**TASK REQUIREMENTS:** In the copy you make, include no pictures, and transcribe every record exactly.

**GIVEN RECORDS:**
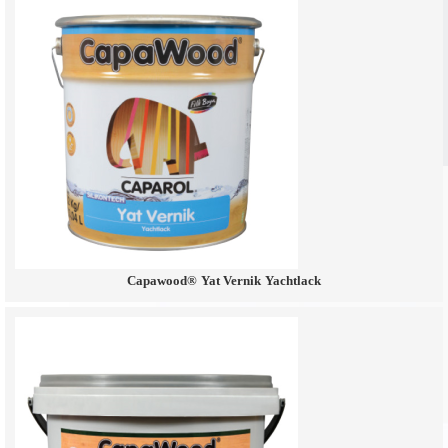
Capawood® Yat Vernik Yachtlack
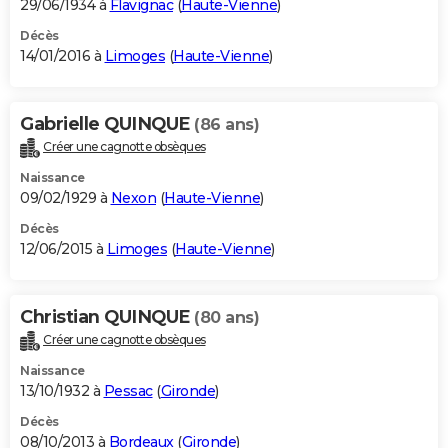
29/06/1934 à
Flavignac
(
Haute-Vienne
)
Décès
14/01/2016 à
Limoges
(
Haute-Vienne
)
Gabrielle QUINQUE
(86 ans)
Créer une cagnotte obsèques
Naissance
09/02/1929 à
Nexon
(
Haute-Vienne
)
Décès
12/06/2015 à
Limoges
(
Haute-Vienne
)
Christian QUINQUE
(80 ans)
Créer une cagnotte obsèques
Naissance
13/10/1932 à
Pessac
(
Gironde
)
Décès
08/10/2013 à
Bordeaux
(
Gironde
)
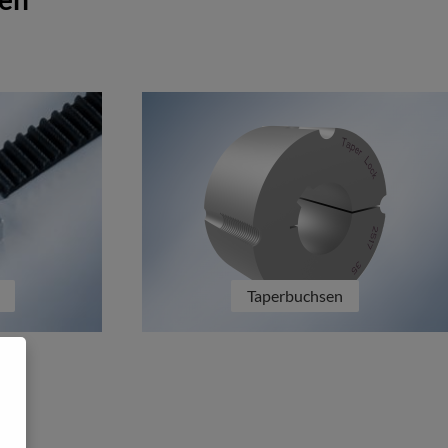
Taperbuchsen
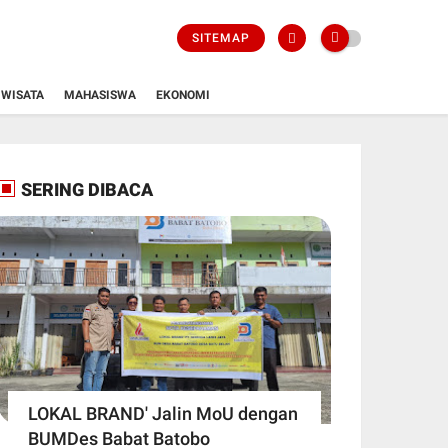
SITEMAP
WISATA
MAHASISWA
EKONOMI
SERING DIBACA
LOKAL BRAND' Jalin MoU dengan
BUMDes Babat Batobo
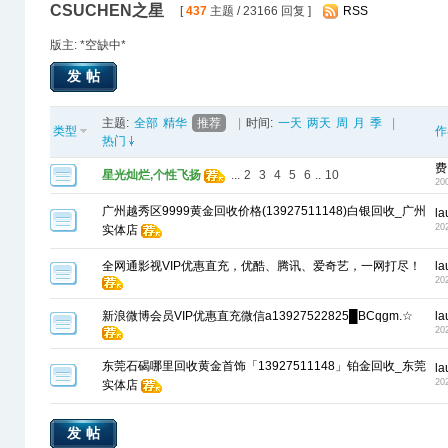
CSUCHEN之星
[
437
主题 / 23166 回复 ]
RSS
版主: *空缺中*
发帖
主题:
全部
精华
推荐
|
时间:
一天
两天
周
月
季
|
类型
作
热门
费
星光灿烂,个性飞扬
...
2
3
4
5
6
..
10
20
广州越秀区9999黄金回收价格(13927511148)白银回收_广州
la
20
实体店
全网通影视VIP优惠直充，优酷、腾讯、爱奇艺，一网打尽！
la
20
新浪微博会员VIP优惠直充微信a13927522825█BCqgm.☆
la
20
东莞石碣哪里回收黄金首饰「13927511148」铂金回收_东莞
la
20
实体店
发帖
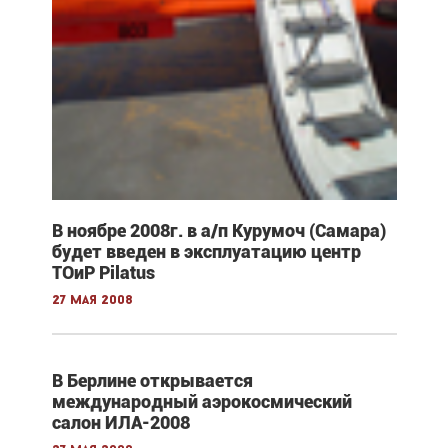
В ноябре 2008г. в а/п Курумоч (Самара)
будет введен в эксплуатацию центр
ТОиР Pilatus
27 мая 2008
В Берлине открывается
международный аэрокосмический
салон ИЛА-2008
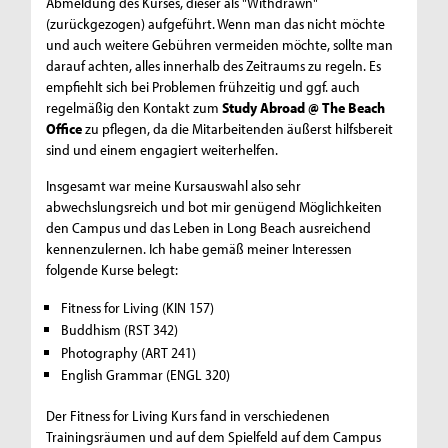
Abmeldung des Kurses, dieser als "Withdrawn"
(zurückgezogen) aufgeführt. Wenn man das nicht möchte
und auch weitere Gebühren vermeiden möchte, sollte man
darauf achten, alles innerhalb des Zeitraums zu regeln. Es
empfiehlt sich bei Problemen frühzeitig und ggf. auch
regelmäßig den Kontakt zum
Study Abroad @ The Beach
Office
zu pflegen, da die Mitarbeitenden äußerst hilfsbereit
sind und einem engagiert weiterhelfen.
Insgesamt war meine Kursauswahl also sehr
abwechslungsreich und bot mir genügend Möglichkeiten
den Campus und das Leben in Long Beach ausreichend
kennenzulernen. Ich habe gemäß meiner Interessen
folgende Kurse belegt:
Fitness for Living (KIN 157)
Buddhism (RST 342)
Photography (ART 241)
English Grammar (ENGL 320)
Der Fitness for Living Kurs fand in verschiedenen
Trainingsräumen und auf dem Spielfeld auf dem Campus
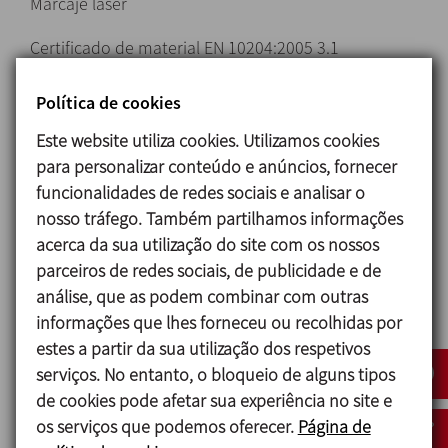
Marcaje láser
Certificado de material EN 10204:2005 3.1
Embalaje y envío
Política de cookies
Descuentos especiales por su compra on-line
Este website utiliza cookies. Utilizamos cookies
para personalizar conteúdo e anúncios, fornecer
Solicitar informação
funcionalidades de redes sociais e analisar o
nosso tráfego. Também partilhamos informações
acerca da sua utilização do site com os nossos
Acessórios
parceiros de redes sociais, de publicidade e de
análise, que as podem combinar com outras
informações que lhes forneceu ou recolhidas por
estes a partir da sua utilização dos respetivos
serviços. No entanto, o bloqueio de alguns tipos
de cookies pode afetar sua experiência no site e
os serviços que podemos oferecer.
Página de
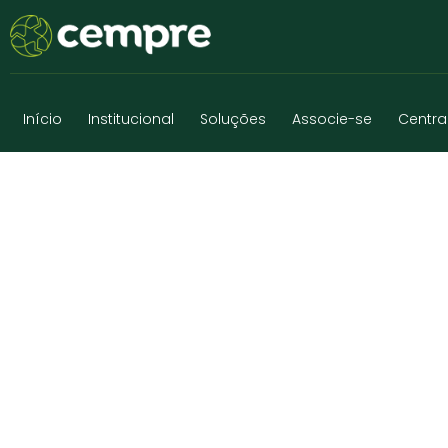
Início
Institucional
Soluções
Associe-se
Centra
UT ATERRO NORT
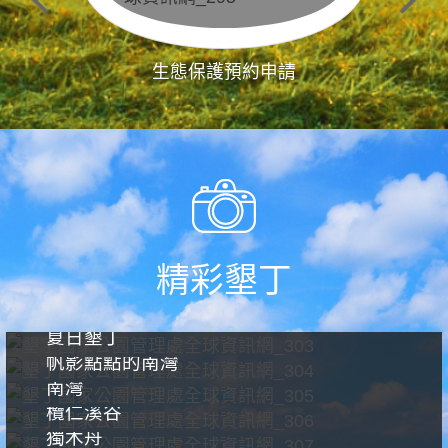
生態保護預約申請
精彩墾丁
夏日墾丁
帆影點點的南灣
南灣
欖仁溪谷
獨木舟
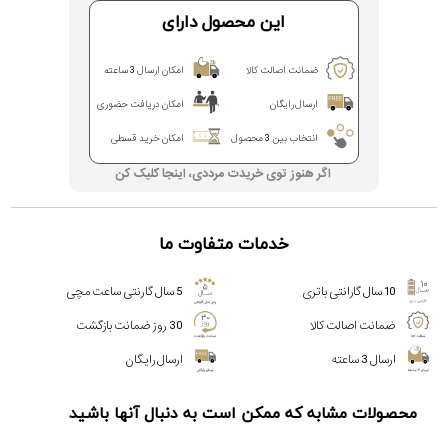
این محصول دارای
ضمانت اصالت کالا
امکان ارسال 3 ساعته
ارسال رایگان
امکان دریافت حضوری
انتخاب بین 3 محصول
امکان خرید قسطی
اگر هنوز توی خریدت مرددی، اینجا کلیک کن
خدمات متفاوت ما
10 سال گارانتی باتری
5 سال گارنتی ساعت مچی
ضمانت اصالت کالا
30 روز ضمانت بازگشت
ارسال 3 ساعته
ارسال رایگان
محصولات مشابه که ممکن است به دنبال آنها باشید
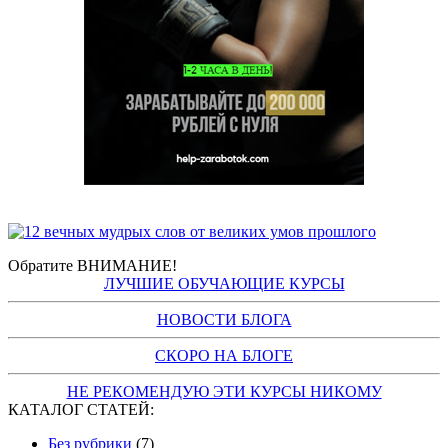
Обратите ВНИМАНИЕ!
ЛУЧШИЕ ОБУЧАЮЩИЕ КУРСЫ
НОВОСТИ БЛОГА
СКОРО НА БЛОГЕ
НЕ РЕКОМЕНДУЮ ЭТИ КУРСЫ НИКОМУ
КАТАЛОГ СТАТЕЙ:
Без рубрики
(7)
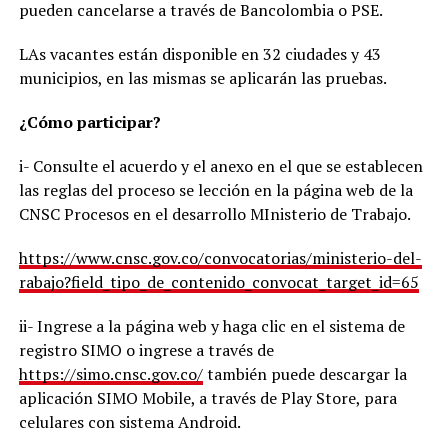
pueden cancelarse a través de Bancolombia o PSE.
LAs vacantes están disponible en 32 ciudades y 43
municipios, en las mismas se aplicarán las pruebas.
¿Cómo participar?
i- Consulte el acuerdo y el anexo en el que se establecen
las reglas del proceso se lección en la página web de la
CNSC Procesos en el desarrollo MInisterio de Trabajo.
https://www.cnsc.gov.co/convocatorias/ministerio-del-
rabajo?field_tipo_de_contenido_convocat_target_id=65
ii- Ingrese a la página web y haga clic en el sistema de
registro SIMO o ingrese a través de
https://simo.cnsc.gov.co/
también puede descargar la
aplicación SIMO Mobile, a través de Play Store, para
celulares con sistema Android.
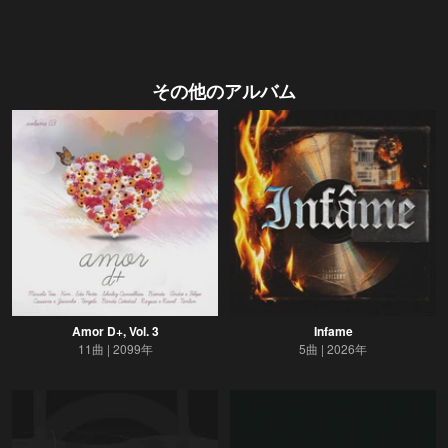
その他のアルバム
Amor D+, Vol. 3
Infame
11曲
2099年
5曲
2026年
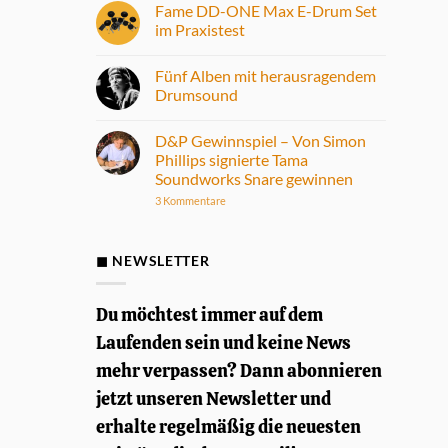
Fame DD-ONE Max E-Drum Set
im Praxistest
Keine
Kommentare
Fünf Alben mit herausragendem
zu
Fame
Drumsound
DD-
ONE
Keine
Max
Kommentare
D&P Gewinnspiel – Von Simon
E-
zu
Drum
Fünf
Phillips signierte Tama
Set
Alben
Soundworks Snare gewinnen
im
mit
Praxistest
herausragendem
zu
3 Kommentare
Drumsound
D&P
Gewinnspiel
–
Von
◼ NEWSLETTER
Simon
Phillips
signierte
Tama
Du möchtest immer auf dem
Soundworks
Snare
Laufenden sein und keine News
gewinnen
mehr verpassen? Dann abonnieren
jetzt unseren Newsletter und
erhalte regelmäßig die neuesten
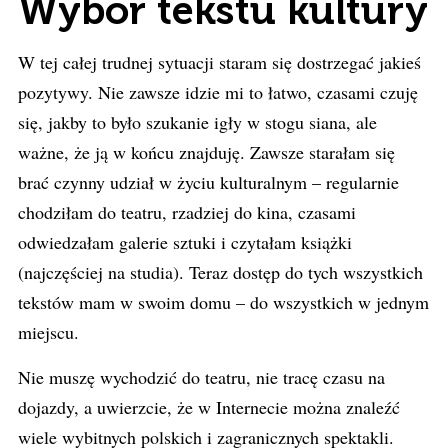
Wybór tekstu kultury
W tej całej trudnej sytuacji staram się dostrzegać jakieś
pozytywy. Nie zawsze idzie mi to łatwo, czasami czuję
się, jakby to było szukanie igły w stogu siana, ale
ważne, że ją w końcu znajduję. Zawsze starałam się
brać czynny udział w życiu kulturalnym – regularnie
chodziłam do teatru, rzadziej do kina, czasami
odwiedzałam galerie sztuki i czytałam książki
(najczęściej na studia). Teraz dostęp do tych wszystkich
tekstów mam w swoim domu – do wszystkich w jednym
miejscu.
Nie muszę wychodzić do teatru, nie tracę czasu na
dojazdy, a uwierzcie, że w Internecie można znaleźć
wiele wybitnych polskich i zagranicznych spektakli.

**ANSWER SECTION:**
Capawood® Yat Vernik Yachtlack
29/06/1934 à
Flavignac
(
Haute-Vienne
)
Décès
14/01/2016 à
Limoges
(
Haute-Vienne
)
Gabrielle QUINQUE
(86 ans)
Créer une cagnotte obsèques
Naissance
09/02/1929 à
Nexon
(
Haute-Vienne
)
Décès
12/06/2015 à
Limoges
(
Haute-Vienne
)
Christian QUINQUE
(80 ans)
Créer une cagnotte obsèques
Naissance
13/10/1932 à
Pessac
(
Gironde
)
Décès
08/10/2013 à
Bordeaux
(
Gironde
)
Taperbuchsen
SITEMAP
WISATA
MAHASISWA
EKONOMI
SERING DIBACA
LOKAL BRAND' Jalin MoU dengan
BUMDes Babat Batobo
CSUCHEN之星
[
437
主题 / 23166 回复 ]
RSS
版主: *空缺中*
发帖
主题:
全部
精华
推荐
|
时间:
一天
两天
周
月
季
|
类型
作
热门
费
星光灿烂,个性飞扬
...
2
3
4
5
6
..
10
20
广州越秀区9999黄金回收价格(13927511148)白银回收_广州
la
20
实体店
全网通影视VIP优惠直充，优酷、腾讯、爱奇艺，一网打尽！
la
20
新浪微博会员VIP优惠直充微信a13927522825█BCqgm.☆
la
20
东莞石碣哪里回收黄金首饰「13927511148」铂金回收_东莞
la
20
实体店
发帖
В ноябре 2008г. в а/п Курумоч (Самара)
будет введен в эксплуатацию центр
ТОиР Pilatus
27 мая 2008
В Берлине открывается
международный аэрокосмический
салон ИЛА-2008
Abmeldung des Kurses, dieser als "Withdrawn"
(zurückgezogen) aufgeführt. Wenn man das nicht möchte
und auch weitere Gebühren vermeiden möchte, sollte man
darauf achten, alles innerhalb des Zeitraums zu regeln. Es
empfiehlt sich bei Problemen frühzeitig und ggf. auch
regelmäßig den Kontakt zum
Study Abroad @ The Beach
Office
zu pflegen, da die Mitarbeitenden äußerst hilfsbereit
sind und einem engagiert weiterhelfen.
Insgesamt war meine Kursauswahl also sehr
abwechslungsreich und bot mir genügend Möglichkeiten
den Campus und das Leben in Long Beach ausreichend
kennenzulernen. Ich habe gemäß meiner Interessen
folgende Kurse belegt:
Fitness for Living (KIN 157)
Buddhism (RST 342)
Photography (ART 241)
English Grammar (ENGL 320)
Der Fitness for Living Kurs fand in verschiedenen
Trainingsräumen und auf dem Spielfeld auf dem Campus
Marcaje láser
Certificado de material EN 10204:2005 3.1
Embalaje y envío
Política de cookies
Descuentos especiales por su compra on-line
Este website utiliza cookies. Utilizamos cookies
para personalizar conteúdo e anúncios, fornecer
Solicitar informação
funcionalidades de redes sociais e analisar o
nosso tráfego. Também partilhamos informações
acerca da sua utilização do site com os nossos
Acessórios
parceiros de redes sociais, de publicidade e de
análise, que as podem combinar com outras
informações que lhes forneceu ou recolhidas por
estes a partir da sua utilização dos respetivos
serviços. No entanto, o bloqueio de alguns tipos
de cookies pode afetar sua experiência no site e
os serviços que podemos oferecer.
Página de
Início
Institucional
Soluções
Associe-se
Centra
UT ATERRO NORT
生態保護預約申請
精彩墾丁
夏日墾丁
帆影點點的南灣
南灣
欖仁溪谷
獨木舟
این محصول دارای
ضمانت اصالت کالا
امکان ارسال 3 ساعته
ارسال رایگان
امکان دریافت حضوری
انتخاب بین 3 محصول
امکان خرید قسطی
اگر هنوز توی خریدت مرددی، اینجا کلیک کن
خدمات متفاوت ما
10 سال گارانتی باتری
5 سال گارنتی ساعت مچی
ضمانت اصالت کالا
30 روز ضمانت بازگشت
ارسال 3 ساعته
ارسال رایگان
محصولات مشابه که ممکن است به دنبال آنها باشید
Обратите ВНИМАНИЕ!
ЛУЧШИЕ ОБУЧАЮЩИЕ КУРСЫ
НОВОСТИ БЛОГА
СКОРО НА БЛОГЕ
НЕ РЕКОМЕНДУЮ ЭТИ КУРСЫ НИКОМУ
КАТАЛОГ СТАТЕЙ:
Без рубрики
(7)
pueden cancelarse a través de Bancolombia o PSE.
LAs vacantes están disponible en 32 ciudades y 43
municipios, en las mismas se aplicarán las pruebas.
¿Cómo participar?
i- Consulte el acuerdo y el anexo en el que se establecen
las reglas del proceso se lección en la página web de la
CNSC Procesos en el desarrollo MInisterio de Trabajo.
https://www.cnsc.gov.co/convocatorias/ministerio-del-
rabajo?field_tipo_de_contenido_convocat_target_id=65
ii- Ingrese a la página web y haga clic en el sistema de
registro SIMO o ingrese a través de
https://simo.cnsc.gov.co/
también puede descargar la
aplicación SIMO Mobile, a través de Play Store, para
celulares con sistema Android.
その他のアルバム
Amor D+, Vol. 3
Infame
11曲
2099年
5曲
2026年
Fame DD-ONE Max E-Drum Set
im Praxistest
Keine
Kommentare
Fünf Alben mit herausragendem
zu
Fame
Drumsound
DD-
ONE
Keine
Max
Kommentare
D&P Gewinnspiel – Von Simon
E-
zu
Drum
Fünf
Phillips signierte Tama
Set
Alben
Soundworks Snare gewinnen
im
mit
Praxistest
herausragendem
zu
3 Kommentare
Drumsound
D&P
Gewinnspiel
–
Von
◼ NEWSLETTER
Simon
Phillips
signierte
Tama
Du möchtest immer auf dem
Soundworks
Snare
Laufenden sein und keine News
gewinnen
mehr verpassen? Dann abonnieren
jetzt unseren Newsletter und
erhalte regelmäßig die neuesten
Wybór tekstu kultury
W tej całej trudnej sytuacji staram się dostrzegać jakieś
pozytywy. Nie zawsze idzie mi to łatwo, czasami czuję
się, jakby to było szukanie igły w stogu siana, ale
ważne, że ją w końcu znajduję. Zawsze starałam się
brać czynny udział w życiu kulturalnym – regularnie
chodziłam do teatru, rzadziej do kina, czasami
odwiedzałam galerie sztuki i czytałam książki
(najczęściej na studia). Teraz dostęp do tych wszystkich
tekstów mam w swoim domu – do wszystkich w jednym
miejscu.
Nie muszę wychodzić do teatru, nie tracę czasu na
dojazdy, a uwierzcie, że w Internecie można znaleźć
wiele wybitnych polskich i zagranicznych spektakli.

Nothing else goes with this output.